● WHAT IS NEEDED: Please state the average increase that resulted from the city's new property assessments, according to the excerpt on the city's property tax system.

Inaccuracy and unfairness have long plagued the city’s property tax system. It's past time to fix it.

Mayor Jim Kenney spoke during a press conference at the Philadelphia Police Department Headquarters in Philadelphia, Pa. on Tuesday, February 22, 2022.
Mayor Jim Kenney spoke during a press conference at the Philadelphia Police Department Headquarters in Philadelphia, Pa. on Tuesday, February 22, 2022.Read moreMONICA HERNDON / Staff Photographer

After pausing property assessments for three years, the city last week rolled out its latest “new and improved” system that resulted in an average increase of a whopping 31%. While property values have clearly gone up, the new assessments are so fatally flawed the city needs to go back to the drawing board.

Inaccuracy and unfairness have long plagued the city’s property tax system. Since 2013, the city has adopted various reforms, each billed as a fix to a system riddled with uneven tax bills for homes with roughly equal valuations. Rather than instill confidence, the changes raise more concerns.

» READ MORE: Black and brown homeowners unfairly targeted by assessment increases

In the latest assessments, a local analytics professor found 30 single-family homes assessed at more than a half million dollars below their recent sale price, predominantly in Center City.

● EXTRACTED ENTRIES:
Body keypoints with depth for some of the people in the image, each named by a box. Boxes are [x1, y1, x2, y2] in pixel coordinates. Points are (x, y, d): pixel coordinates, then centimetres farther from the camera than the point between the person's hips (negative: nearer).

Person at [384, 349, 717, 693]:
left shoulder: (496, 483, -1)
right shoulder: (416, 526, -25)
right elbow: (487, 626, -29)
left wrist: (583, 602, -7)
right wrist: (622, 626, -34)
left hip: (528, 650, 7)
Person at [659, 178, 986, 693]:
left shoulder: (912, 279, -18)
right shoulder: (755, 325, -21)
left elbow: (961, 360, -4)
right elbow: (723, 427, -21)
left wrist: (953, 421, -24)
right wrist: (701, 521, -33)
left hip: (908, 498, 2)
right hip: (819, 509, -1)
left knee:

● RESULT FOR THIS EXERCISE: An average increase of 31%.